Friday 18 December 2020

CRETACEOUS EXTINCTION EVENT

66 million years ago, dinosaur still roamed the Earth. We know from abundant fossil bones, teeth and trackways that their reign lasted an impressive 230 million years. But a massive extinction event at the end of the Cretaceous wiped out three-quarters of the Earth's species — dinosaurs included. 

Our planet also lost the ammonites and our mighty marine reptiles — mosasaurs, ichthyosaurs and plesiosaurs. 

Never again would pterosaurs, flying reptiles, cruise our skies. Their departure gave rise to the age of mammals and the diversity we see today. 

One of the most well-known theories for the death of the dinosaurs is the Alvarez hypothesis, named after the father-and-son duo Luis and Walter Alvarez.

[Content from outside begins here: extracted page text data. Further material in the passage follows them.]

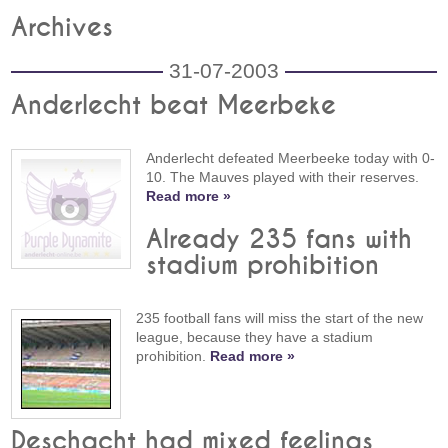
Archives
31-07-2003
Anderlecht beat Meerbeke
Anderlecht defeated Meerbeeke today with 0-
10. The Mauves played with their reserves.
Read more »
Already 235 fans with
stadium prohibition
235 football fans will miss the start of the new
league, because they have a stadium
prohibition.
Read more »
Deschacht had mixed feelings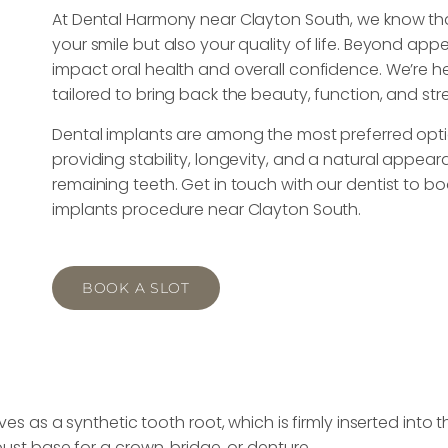
At Dental Harmony near Clayton South, we know that
your smile but also your quality of life. Beyond ap
impact oral health and overall confidence. We’re he
tailored to bring back the beauty, function, and str
Dental implants are among the most preferred optio
providing stability, longevity, and a natural appear
remaining teeth. Get in touch with our dentist to 
implants procedure near Clayton South.
BOOK A SLOT
s as a synthetic tooth root, which is firmly inserted into 
ust base for a crown, bridge, or denture.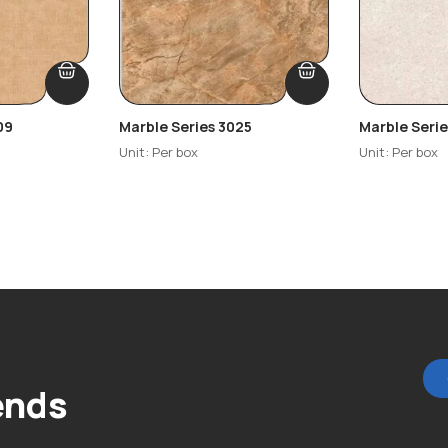
09
Marble Series 3025
Marble Seri
Unit: Per box
Unit: Per box
ends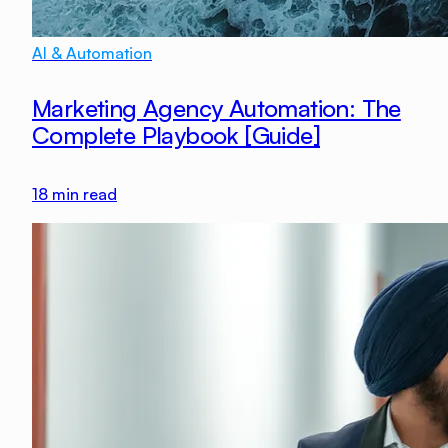
AI & Automation
Marketing Agency Automation: The
Complete Playbook [Guide]
18
min read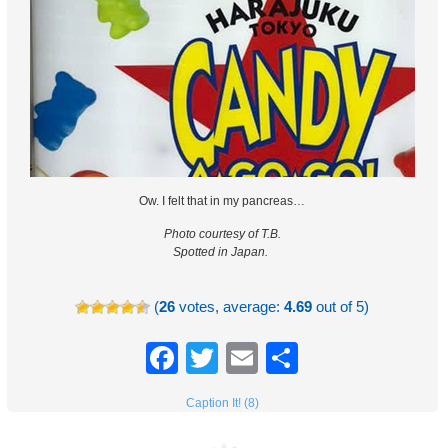
Ow. I felt that in my pancreas…
Photo courtesy of T.B.
Spotted in Japan.
(
26
votes, average:
4.69
out of 5)
Facebook
Twitter
Email
Share
Caption It! (8)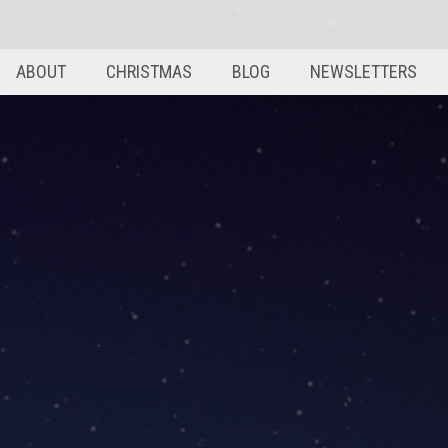
ABOUT
CHRISTMAS
BLOG
NEWSLETTERS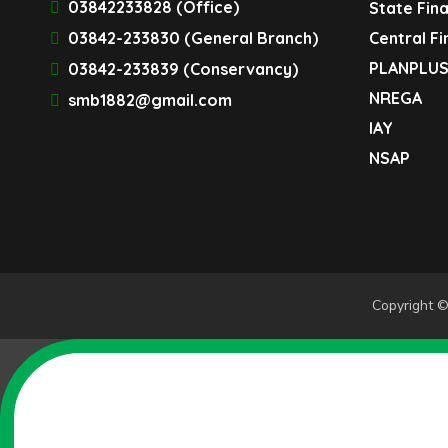
03842233828 (Office)
State Fin
03842-233830 (General Branch)
Central F
PLANPLU
03842-233839 (Conservancy)
NREGA
smb1882@gmail.com
IAY
NSAP
Copyright ©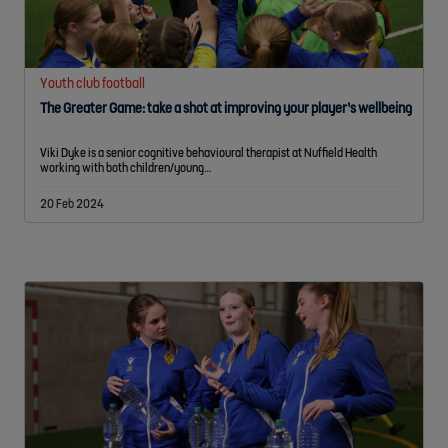
Youth club football
The Greater Game: take a shot at improving your player’s wellbeing
Viki Dyke is a senior cognitive behavioural therapist at Nuffield Health
working with both children/young…
20 Feb 2024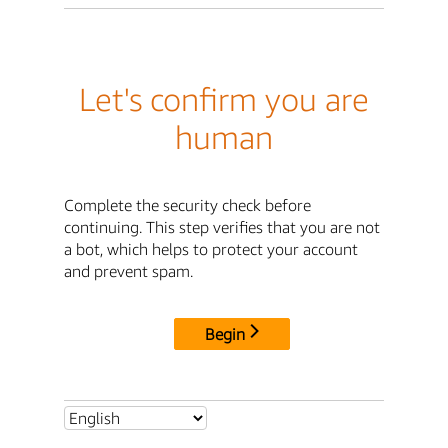
Let's confirm you are
human
Complete the security check before
continuing. This step verifies that you are not
a bot, which helps to protect your account
and prevent spam.
Begin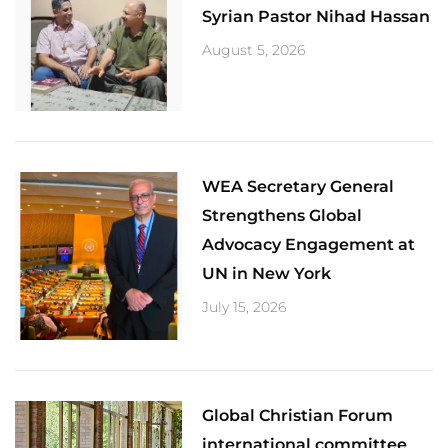
Syrian Pastor Nihad Hassan
August 5, 2026
​WEA Secretary General
Strengthens Global
Advocacy Engagement at
UN in New York
July 15, 2026
Global Christian Forum
international committee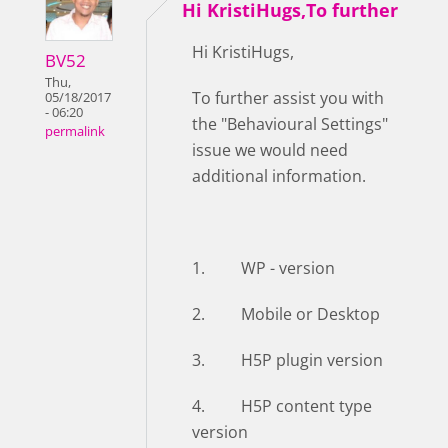
Hi KristiHugs,To further
Hi KristiHugs,
BV52
Thu,
To further assist you with
05/18/2017
- 06:20
the "Behavioural Settings"
permalink
issue we would need
additional information.
1. WP - version
2. Mobile or Desktop
3. H5P plugin version
4. H5P content type
version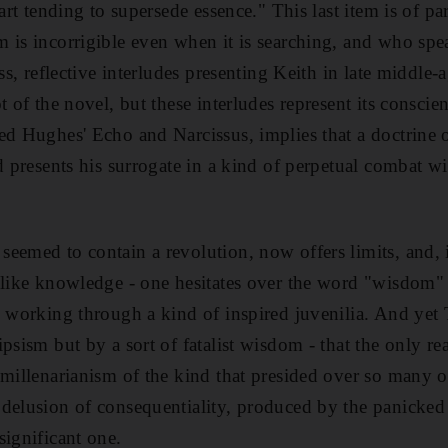
art tending to supersede essence." This last item is of part
 is incorrigible even when it is searching, and who spea
ess, reflective interludes presenting Keith in late middl
t of the novel, but these interludes represent its conscie
ed Hughes' Echo and Narcissus, implies that a doctrine o
d presents his surrogate in a kind of perpetual combat wit
eemed to contain a revolution, now offers limits, and, i
g like knowledge - one hesitates over the word "wisdom
ys working through a kind of inspired juvenilia. And y
psism but by a sort of fatalist wisdom - that the only re
 millenarianism of the kind that presided over so many 
delusion of consequentiality, produced by the panicked d
significant one.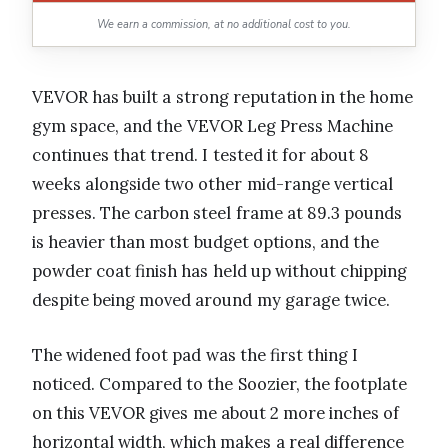
We earn a commission, at no additional cost to you.
VEVOR has built a strong reputation in the home
gym space, and the VEVOR Leg Press Machine
continues that trend. I tested it for about 8
weeks alongside two other mid-range vertical
presses. The carbon steel frame at 89.3 pounds
is heavier than most budget options, and the
powder coat finish has held up without chipping
despite being moved around my garage twice.
The widened foot pad was the first thing I
noticed. Compared to the Soozier, the footplate
on this VEVOR gives me about 2 more inches of
horizontal width, which makes a real difference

In 1980, these two scientists proposed the notion that a meteor the size of a mountain slammed into Earth 66 million years ago, filling the atmosphere with gas, dust, and debris that drastically altered the climate.

Their key piece of evidence is an oddly high amount of the metal iridium in what’s known as the Cretaceous-Paleogene, or K-Pg, layer—the geologic boundary zone that seems to cap any known rock layers containing dinosaur fossils. 

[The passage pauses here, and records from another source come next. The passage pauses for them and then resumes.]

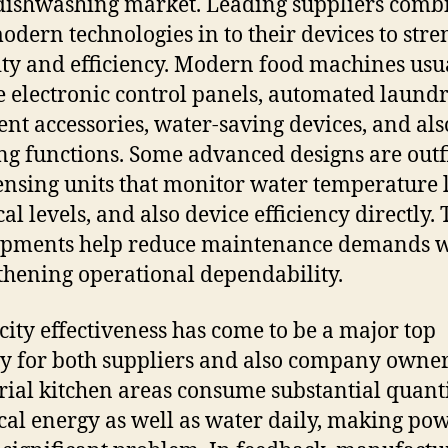
 dishwashing market. Leading suppliers comb
odern technologies in to their devices to str
ity and efficiency. Modern food machines usu
e electronic control panels, automated laund
ent accessories, water-saving devices, and also
ng functions. Some advanced designs are outf
ensing units that monitor water temperature l
al levels, and also device efficiency directly.
opments help reduce maintenance demands w
thening operational dependability.
icity effectiveness has come to be a major top
ty for both suppliers and also company owner
rial kitchen areas consume substantial quanti
ical energy as well as water daily, making po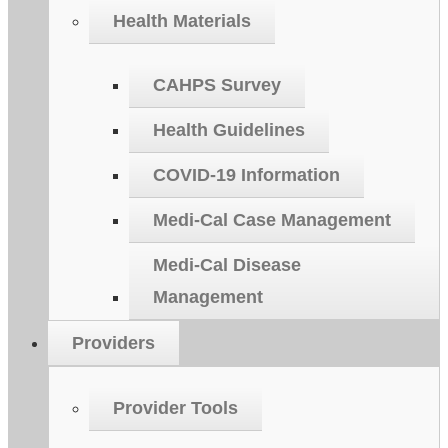
Health Materials
CAHPS Survey
Health Guidelines
COVID-19 Information
Medi-Cal Case Management
Medi-Cal Disease
Management
Providers
Provider Tools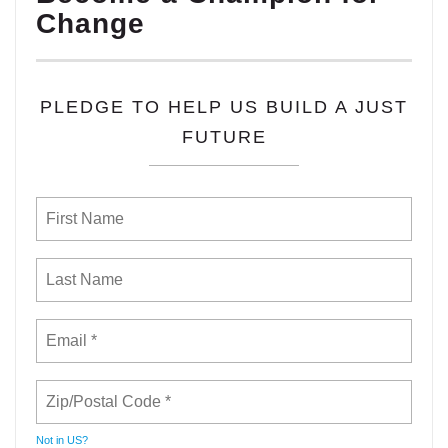
Change
PLEDGE TO HELP US BUILD A JUST
FUTURE
Not in
US
?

Iridium is relatively rare in Earth's crust but is more abundant in stony meteorites, which led the Alvarezs to conclude that the mass extinction was caused by an extraterrestrial object. The theory gained even more steam when scientists were able to link the extinction event to a huge impact crater along the coast of Mexico’s Yucatán Peninsula. At about 93 miles wide, the Chicxulub crater seems to be the right size and age to account for the dino die-off.

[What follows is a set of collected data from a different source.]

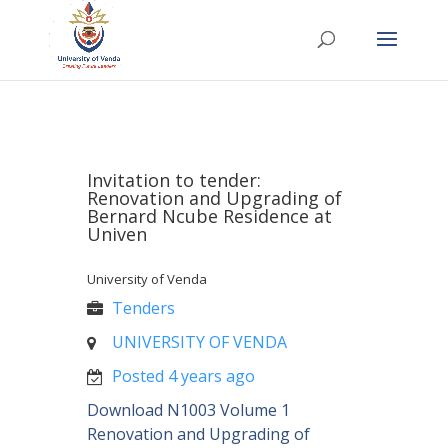
Invitation to tender:
Renovation and Upgrading of
Bernard Ncube Residence at
Univen
University of Venda
Tenders
UNIVERSITY OF VENDA
Posted 4 years ago
Download N1003 Volume 1
Renovation and Upgrading of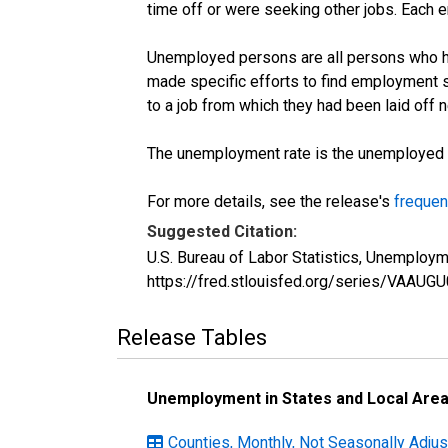
time off or were seeking other jobs. Each 
Unemployed persons are all persons who ha
made specific efforts to find employment 
to a job from which they had been laid off
The unemployment rate is the unemployed per
For more details, see the release's
frequen
Suggested Citation:
U.S. Bureau of Labor Statistics, Unemploy
https://fred.stlouisfed.org/series/VAAUG
Release Tables
Unemployment in States and Local Areas
Counties, Monthly, Not Seasonally Adjust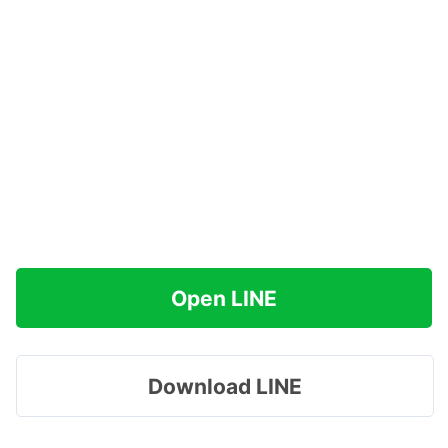
Open LINE
Download LINE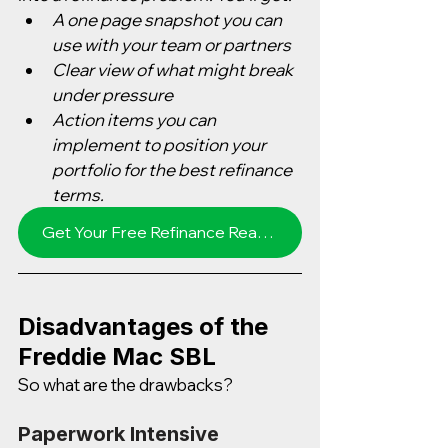
A one page snapshot you can 
use with your team or partners
Clear view of what might break 
under pressure
Action items you can 
implement to position your 
portfolio for the best refinance 
terms.
Get Your Free Refinance Readiness Score in 3 minutes
Disadvantages of the 
Freddie Mac SBL
So what are the drawbacks?  
Paperwork Intensive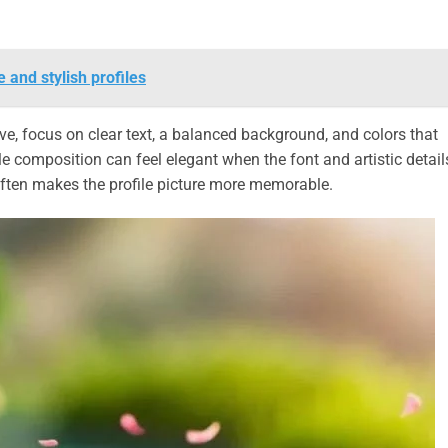
 and stylish profiles
ve, focus on clear text, a balanced background, and colors that
le composition can feel elegant when the font and artistic detail
often makes the profile picture more memorable.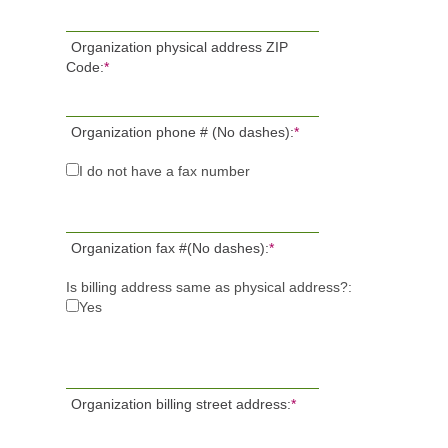
Organization physical address ZIP
Code:
*
Organization phone # (No dashes):
*
I do not have a fax number
Organization fax #(No dashes):
*
Is billing address same as physical address?:
Yes
Organization billing street address:
*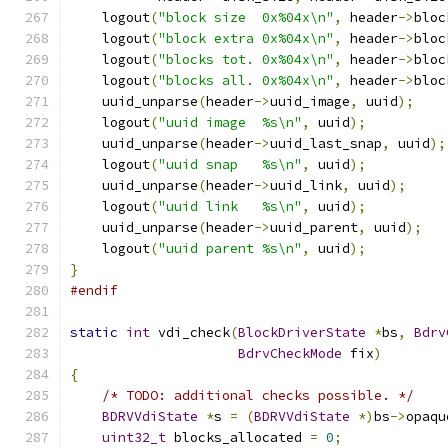
    logout
(
"block size  0x%04x\n"
,
 header
->
bloc
    logout
(
"block extra 0x%04x\n"
,
 header
->
bloc
    logout
(
"blocks tot. 0x%04x\n"
,
 header
->
bloc
    logout
(
"blocks all. 0x%04x\n"
,
 header
->
bloc
    uuid_unparse
(
header
->
uuid_image
,
 uuid
);
    logout
(
"uuid image  %s\n"
,
 uuid
);
    uuid_unparse
(
header
->
uuid_last_snap
,
 uuid
);
    logout
(
"uuid snap   %s\n"
,
 uuid
);
    uuid_unparse
(
header
->
uuid_link
,
 uuid
);
    logout
(
"uuid link   %s\n"
,
 uuid
);
    uuid_unparse
(
header
->
uuid_parent
,
 uuid
);
    logout
(
"uuid parent %s\n"
,
 uuid
);
}
#endif
static
int
 vdi_check
(
BlockDriverState
*
bs
,
Bdrv
BdrvCheckMode
 fix
)
{
/* TODO: additional checks possible. */
BDRVVdiState
*
s 
=
(
BDRVVdiState
*)
bs
->
opaqu
uint32_t
 blocks_allocated 
=
0
;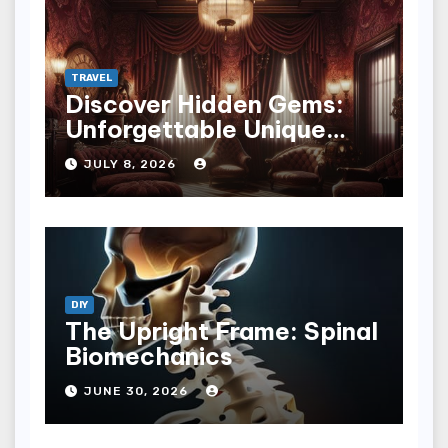
TRAVEL
Discover Hidden Gems:
Unforgettable Unique
Hotel Experiences
JULY 8, 2026
DIY
The Upright Frame: Spinal
Biomechanics
JUNE 30, 2026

In 2016, scientists drilled a rock core inside the underwater part of Chicxulub, pulling up a sample stretching deep beneath the seabed. This rare peek inside the guts of the crater showed that the impact would have been powerful enough to send deadly amounts of vaporized rock and gases into the atmosphere and that the effects would have persisted for years. 

And in 2019, palaeontologists digging in North Dakota found a treasure trove of fossils extremely close to the K-Pg boundary, essentially capturing the remains of an entire ecosystem that existed shortly before the mass extinction. Tellingly, the fossil-bearing layers contain loads of tiny glass bits called tektites—likely blobs of melted rock kicked up by the impact that solidified in the atmosphere and then rained down over Earth.